Denis a été incarcéré à la prison Saint-Paul voici plus de 40 ans. Marie Bienaimé a photographié le bâtiment désaffecté en 2012. En ce début du mois de mai 2023, ils racontent leurs souvenirs de ce lieu emblématique de la presqu’île de Lyon. Un article signé Marie Jicquello et illustré d’une sélection de clichés de Marie Bienaimé.
Denis y a vécu enfermé pendant quatre mois.
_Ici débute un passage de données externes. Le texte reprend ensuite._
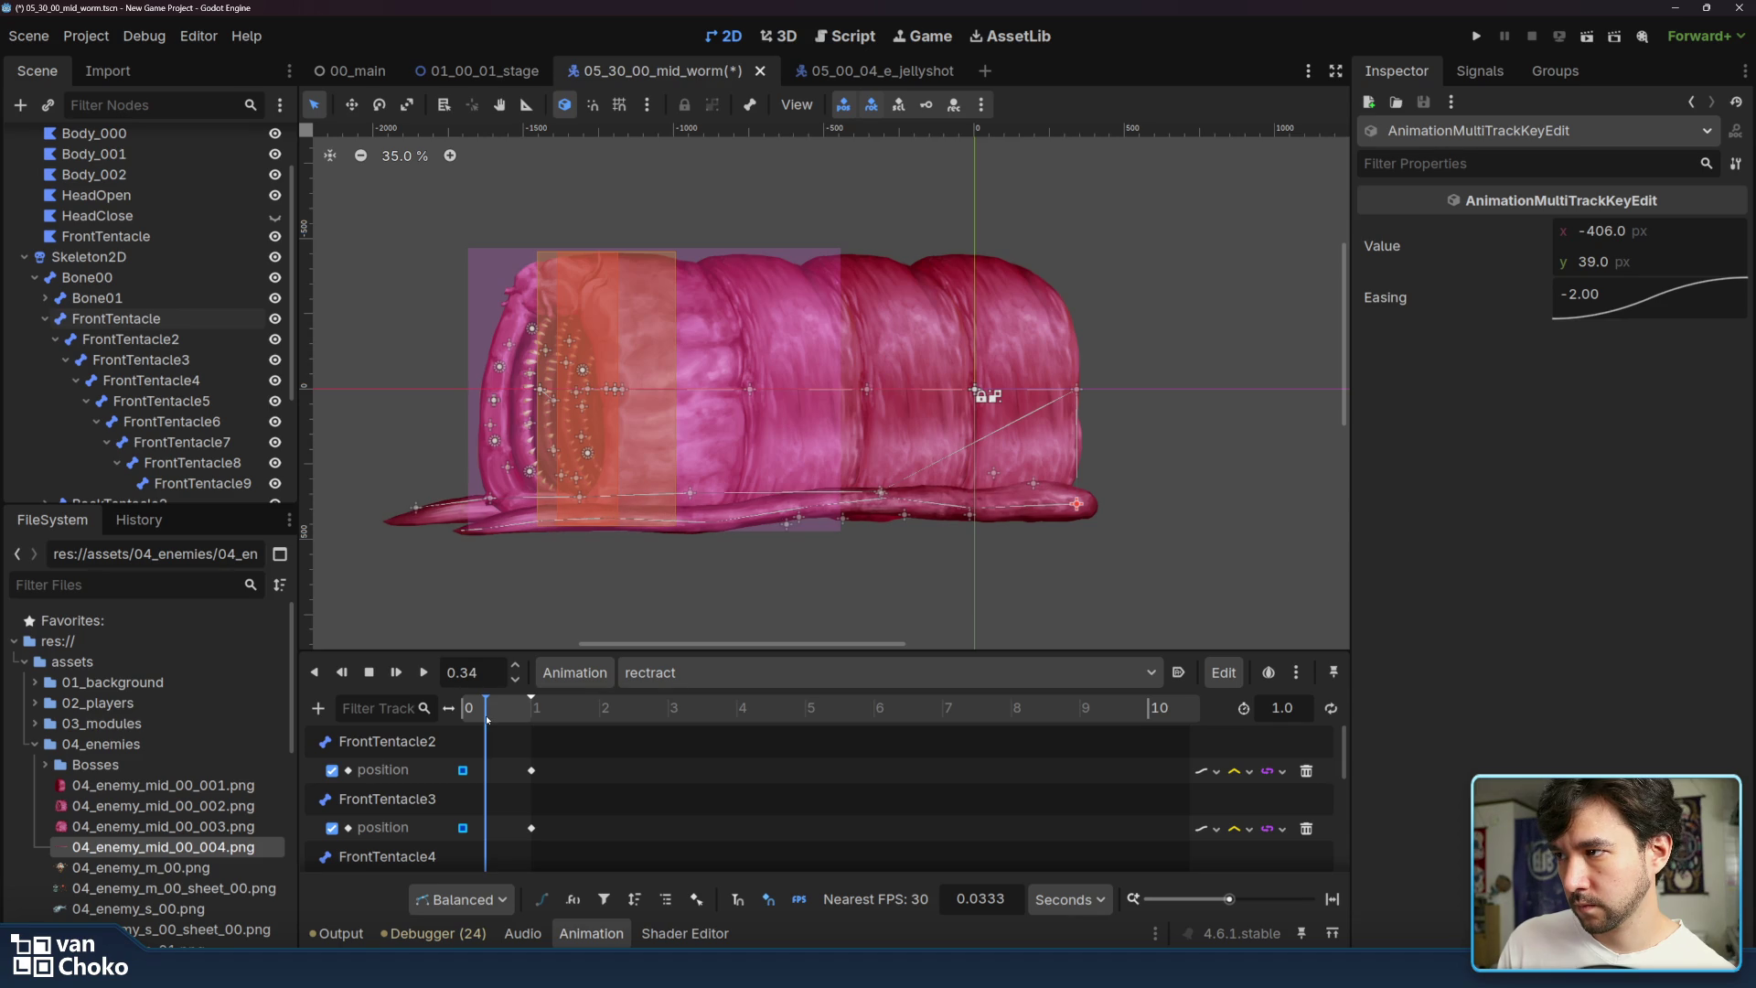
pyautogui.moveTo(976, 511)
pyautogui.mouseDown()
pyautogui.moveTo(820, 522)
pyautogui.moveTo(751, 518)
pyautogui.moveTo(756, 502)
pyautogui.mouseUp()
pyautogui.press('k')
pyautogui.click(1736, 443)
Marie s’y est promenée, les yeux dans le viseur et enceinte jusqu’au cou, durant quelques heures. « Toi, tu en as vu beaucoup plus que moi ! », s’exclame pourtant le sexagénaire à la voix rauque et au large sourire, en s’adressant à la photographe en ce mercredi ensoleillé de mai.
À quelques centaines de mètres de l’ancienne prison Saint-Paul à Lyon, dans ce bistrot de la place Carnot, Denis, manutentionnaire dans un hôtel, et Marie Bienaimé, photographe de métier, se rencontrent pour la première fois. Le sujet de leur conversation ? Le bâtiment de l’actuelle université catholique, situé 10 place des Archives à Perrache, où Denis a été incarcéré alors qu’il n’avait que 19 ans. C’était en 1982. La photographe y est entrée le 27 septembre 2012, avec une dizaine de confrères, pour une ultime visite de ce bâtiment désaffecté trois ans plus tôt. « J’ai accouché deux jours après de ma fille : je ne pouvais pas me mouvoir comme je voulais mais j’étais sûre, en y allant, que les murs de ce lieu emblématique allaient me parler », se remémore celle qui définit son travail comme « lié à l’humain » et inspiré par « la recherche de traces ».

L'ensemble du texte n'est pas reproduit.